### TASK DIRECTIONS
Look through the data below, and copy each line that carries the word "ottoman".

### DATA UNDER STUDY
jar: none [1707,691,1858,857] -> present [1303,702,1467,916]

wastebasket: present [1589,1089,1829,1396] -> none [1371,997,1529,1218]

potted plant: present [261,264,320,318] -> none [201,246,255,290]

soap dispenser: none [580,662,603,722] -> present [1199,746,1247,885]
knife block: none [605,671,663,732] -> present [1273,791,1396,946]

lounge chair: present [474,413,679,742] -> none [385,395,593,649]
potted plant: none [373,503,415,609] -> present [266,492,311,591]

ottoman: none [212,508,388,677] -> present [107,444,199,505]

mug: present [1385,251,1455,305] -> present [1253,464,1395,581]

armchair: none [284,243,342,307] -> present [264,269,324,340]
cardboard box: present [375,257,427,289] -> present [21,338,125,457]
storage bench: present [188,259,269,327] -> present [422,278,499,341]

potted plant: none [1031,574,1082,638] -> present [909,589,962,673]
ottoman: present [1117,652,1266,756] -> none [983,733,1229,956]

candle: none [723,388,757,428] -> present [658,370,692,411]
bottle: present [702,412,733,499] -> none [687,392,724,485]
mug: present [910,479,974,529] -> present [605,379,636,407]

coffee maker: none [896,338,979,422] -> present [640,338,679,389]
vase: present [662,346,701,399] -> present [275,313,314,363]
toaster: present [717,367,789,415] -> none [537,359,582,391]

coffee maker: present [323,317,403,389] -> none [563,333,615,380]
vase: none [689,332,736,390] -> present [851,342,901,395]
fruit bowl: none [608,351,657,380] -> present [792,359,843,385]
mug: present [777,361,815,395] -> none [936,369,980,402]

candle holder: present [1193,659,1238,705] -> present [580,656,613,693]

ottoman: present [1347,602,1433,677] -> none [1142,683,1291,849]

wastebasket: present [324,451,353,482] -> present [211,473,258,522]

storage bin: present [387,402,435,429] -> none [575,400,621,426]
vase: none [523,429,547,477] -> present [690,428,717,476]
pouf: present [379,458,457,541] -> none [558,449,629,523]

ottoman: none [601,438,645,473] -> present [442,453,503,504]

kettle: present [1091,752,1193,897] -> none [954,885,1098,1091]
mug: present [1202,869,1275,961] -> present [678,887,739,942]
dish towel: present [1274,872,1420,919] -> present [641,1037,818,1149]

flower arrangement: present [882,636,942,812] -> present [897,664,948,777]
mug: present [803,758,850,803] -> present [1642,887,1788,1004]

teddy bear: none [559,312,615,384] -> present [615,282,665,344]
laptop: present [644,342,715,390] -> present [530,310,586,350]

### WRITTEN RESPONSE
ottoman: none [212,508,388,677] -> present [107,444,199,505]
ottoman: present [1117,652,1266,756] -> none [983,733,1229,956]
ottoman: present [1347,602,1433,677] -> none [1142,683,1291,849]
ottoman: none [601,438,645,473] -> present [442,453,503,504]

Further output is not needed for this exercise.